■ Assigned task ■
What you should give back is every line from the one containing "thumb ip: (111, 110)" through the last line of the records below, word for word and without pictures.

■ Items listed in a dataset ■
-- -- --

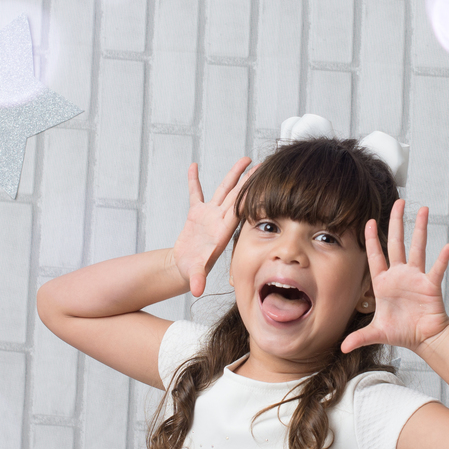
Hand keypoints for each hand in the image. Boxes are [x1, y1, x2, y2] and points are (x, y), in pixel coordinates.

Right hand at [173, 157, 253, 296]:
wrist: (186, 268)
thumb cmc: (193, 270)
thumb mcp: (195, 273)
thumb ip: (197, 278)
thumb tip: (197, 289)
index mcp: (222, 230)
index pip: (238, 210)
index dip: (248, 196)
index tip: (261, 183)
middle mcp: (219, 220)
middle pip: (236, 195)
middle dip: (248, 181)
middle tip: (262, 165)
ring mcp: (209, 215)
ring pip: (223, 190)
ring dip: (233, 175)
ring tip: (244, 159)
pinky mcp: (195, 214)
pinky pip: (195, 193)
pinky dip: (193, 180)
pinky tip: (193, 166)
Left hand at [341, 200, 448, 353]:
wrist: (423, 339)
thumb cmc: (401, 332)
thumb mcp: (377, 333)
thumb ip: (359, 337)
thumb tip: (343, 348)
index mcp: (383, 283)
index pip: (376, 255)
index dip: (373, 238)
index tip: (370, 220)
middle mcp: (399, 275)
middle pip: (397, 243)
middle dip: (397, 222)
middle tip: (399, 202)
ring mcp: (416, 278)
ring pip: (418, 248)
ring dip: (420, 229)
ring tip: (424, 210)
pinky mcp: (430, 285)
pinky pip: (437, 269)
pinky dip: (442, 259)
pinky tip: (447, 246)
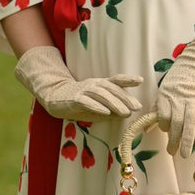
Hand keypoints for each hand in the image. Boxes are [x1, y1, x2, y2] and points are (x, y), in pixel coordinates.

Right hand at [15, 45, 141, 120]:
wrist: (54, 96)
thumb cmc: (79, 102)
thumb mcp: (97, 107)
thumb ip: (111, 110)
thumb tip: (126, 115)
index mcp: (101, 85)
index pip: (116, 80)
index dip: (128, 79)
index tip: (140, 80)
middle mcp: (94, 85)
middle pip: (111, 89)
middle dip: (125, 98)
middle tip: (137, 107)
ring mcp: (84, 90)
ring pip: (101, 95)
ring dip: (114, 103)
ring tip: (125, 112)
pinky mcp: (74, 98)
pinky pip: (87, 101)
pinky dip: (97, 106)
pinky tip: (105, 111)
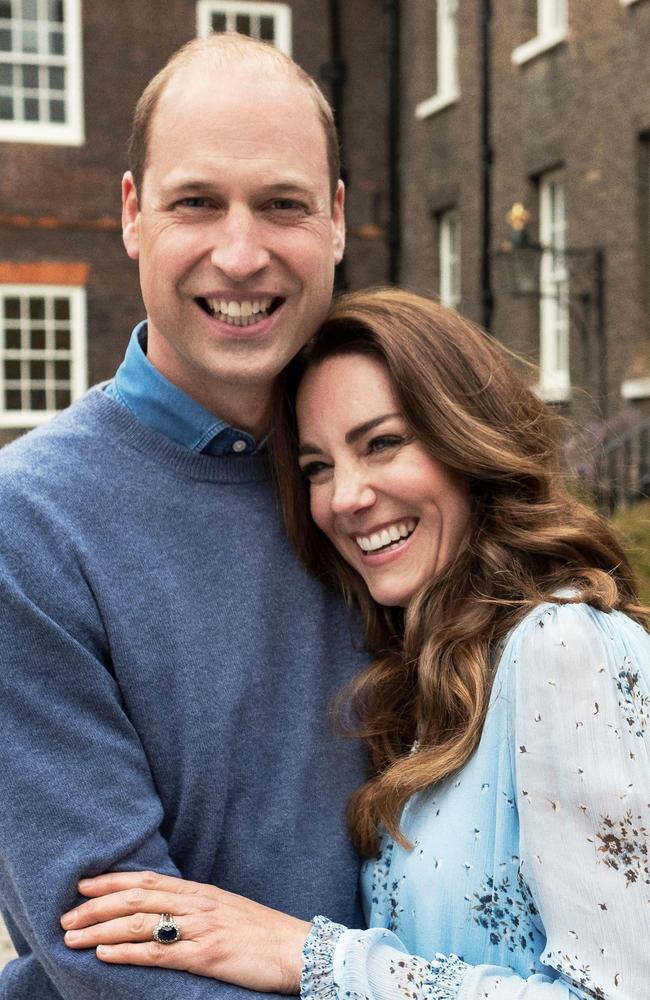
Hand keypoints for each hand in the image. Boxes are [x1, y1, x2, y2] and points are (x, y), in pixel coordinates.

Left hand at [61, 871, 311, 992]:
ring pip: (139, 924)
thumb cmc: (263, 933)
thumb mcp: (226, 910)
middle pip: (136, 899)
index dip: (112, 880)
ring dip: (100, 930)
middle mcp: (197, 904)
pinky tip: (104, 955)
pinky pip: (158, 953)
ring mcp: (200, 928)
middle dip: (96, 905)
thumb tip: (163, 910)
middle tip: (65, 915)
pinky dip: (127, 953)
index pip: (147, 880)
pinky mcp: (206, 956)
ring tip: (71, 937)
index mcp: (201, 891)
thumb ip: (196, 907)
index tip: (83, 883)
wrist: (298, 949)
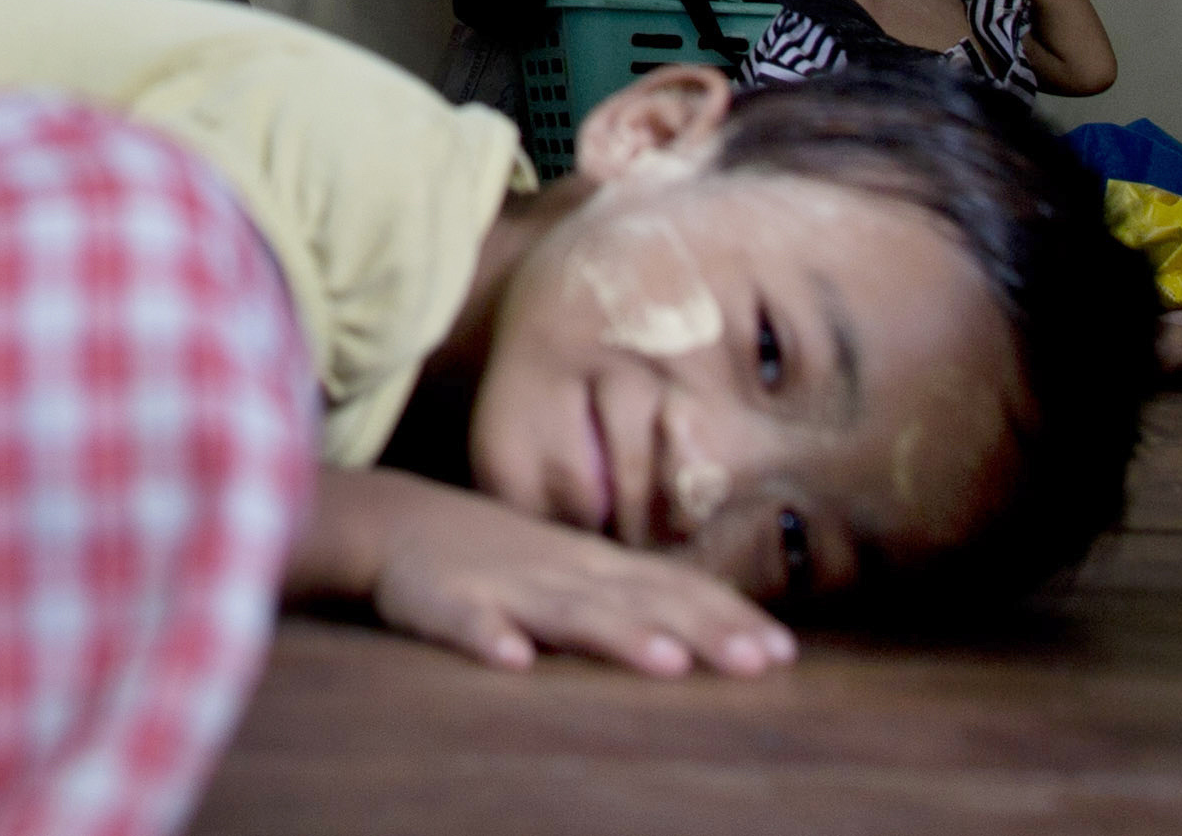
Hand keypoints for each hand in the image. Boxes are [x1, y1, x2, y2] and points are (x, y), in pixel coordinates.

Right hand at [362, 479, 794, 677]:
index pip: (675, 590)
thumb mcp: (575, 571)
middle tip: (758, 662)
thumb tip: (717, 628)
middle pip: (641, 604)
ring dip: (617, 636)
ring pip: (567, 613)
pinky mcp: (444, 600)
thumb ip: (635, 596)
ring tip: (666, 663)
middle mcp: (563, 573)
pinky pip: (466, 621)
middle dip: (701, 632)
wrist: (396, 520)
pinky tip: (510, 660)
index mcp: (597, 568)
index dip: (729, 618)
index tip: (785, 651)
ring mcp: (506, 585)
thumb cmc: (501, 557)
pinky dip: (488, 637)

-- -- --

■ Answer to the exercise ■
thumb ip: (111, 110)
thumb tip: (126, 115)
index mcp: (101, 85)
index pip: (116, 80)
index dip: (128, 79)
index tip: (140, 80)
middle mcp: (94, 85)
middle pip: (111, 89)
middle dip: (125, 98)
middle tip: (137, 107)
ring mcp: (84, 90)
ring pip: (101, 95)
ring dip: (114, 103)
ring tip: (125, 112)
pinky mcp: (74, 98)
pinky pip: (87, 101)
pinky dip: (97, 106)
pinky tip: (105, 111)
Hand keypoints for each hand in the image. Boxes are [x1, y1, x2, y2] and points are (x, y), in pixel coordinates.

Left hand at [61, 871, 311, 992]:
ring pip: (139, 924)
thumb cmc: (263, 933)
thumb mcp: (226, 910)
middle pip: (136, 899)
index dip: (112, 880)
ring dip: (100, 930)
middle mcp: (197, 904)
pinky tip: (104, 955)
pinky pip: (158, 953)
ring mcp: (200, 928)
middle dip: (96, 905)
thumb tip: (163, 910)
middle tip: (65, 915)
pinky dip: (127, 953)
index pip: (147, 880)
pinky mcp: (206, 956)
ring tip: (71, 937)
index mcp: (201, 891)
thumb ip: (196, 907)
index tip: (83, 883)
wrist: (298, 949)
Hand keypoints for each hand in the image. Boxes are [x1, y1, x2, y2] and points are (x, y), in pixel coordinates.

Right hand at [362, 479, 794, 677]:
index pip: (675, 590)
thumb mcp: (575, 571)
middle tip: (758, 662)
thumb tip: (717, 628)
middle pip: (641, 604)
ring dip: (617, 636)
ring pip: (567, 613)
pinky mcp: (444, 600)
thumb ip: (635, 596)
ring tip: (666, 663)
middle mcp: (563, 573)
pinky pip: (466, 621)
middle dip: (701, 632)
wrist: (396, 520)
pinky tip: (510, 660)
index mcp: (597, 568)
index dip: (729, 618)
index tip: (785, 651)
ring mcp: (506, 585)
thumb cmc: (501, 557)
pinky dip: (488, 637)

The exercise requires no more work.